Another common problem in older age is osteoarthritis, caused by years of wear on the vertebrae. Arthritis can trigger osteophyte growth — small bone spurs that your body creates to support a weakened spine.
More unusual causes of spinal stenosis include Paget’s disease (bone overgrowth), spinal trauma, and spinal tumors.
HAAS Spine & Orthopaedics treats spinal stenosis by reducing spinal nerve compression. Conservative treatments that can help include physical therapy and anti-inflammatory medication. Patients who don’t improve can benefit from epidural steroid injections and facet joint injections containing powerful anti-inflammatory drugs and an anesthetic.
Most patients with spinal stenosis find their symptoms significantly improve after conservative treatments like these. However, some might need to undergo surgery if they continue to experience considerable pain.

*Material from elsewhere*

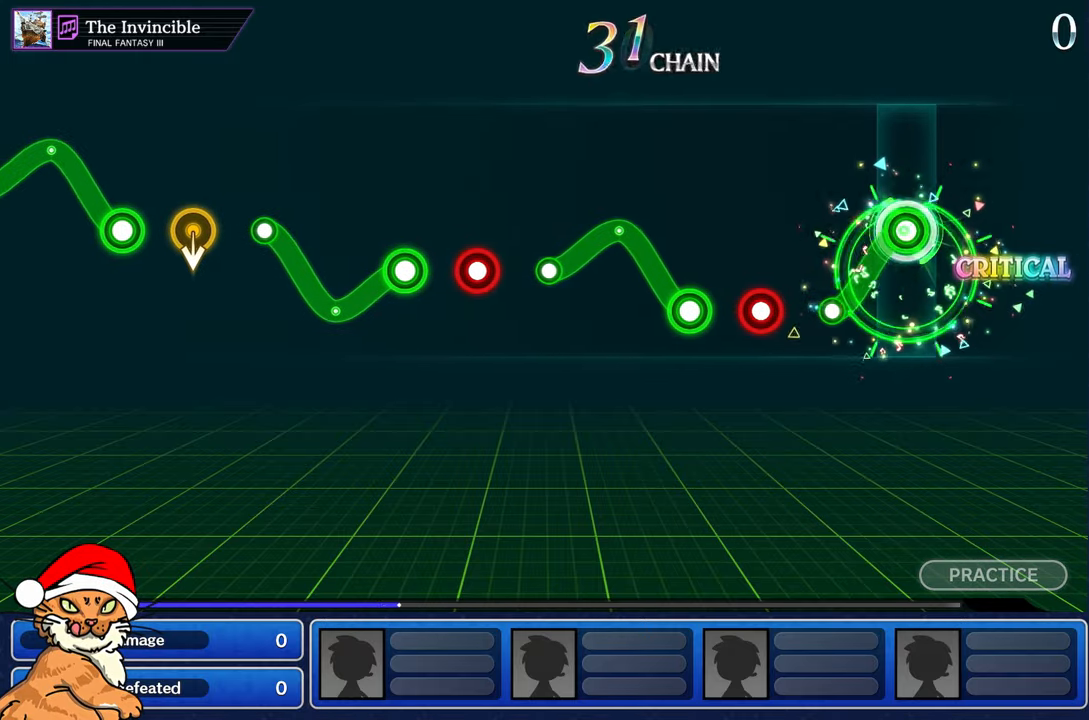
{"dt_ms": 500, "buttons": ["R1"], "left_stick": "center", "right_stick": "center"}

The HAAS Spine & Orthopaedics surgeons specialize in minimally invasive spine surgery (MISS) for spinal stenosis. Spinal decompression removes sections of the vertebrae and other tissues responsible for a narrowed spine. Your surgeon can also do a microdiscectomy (removing part of a herniated disc) or discectomy (removing an entire herniated disc).
Afterward, you might need spinal fusion or an artificial disc replacement to stabilize your spine.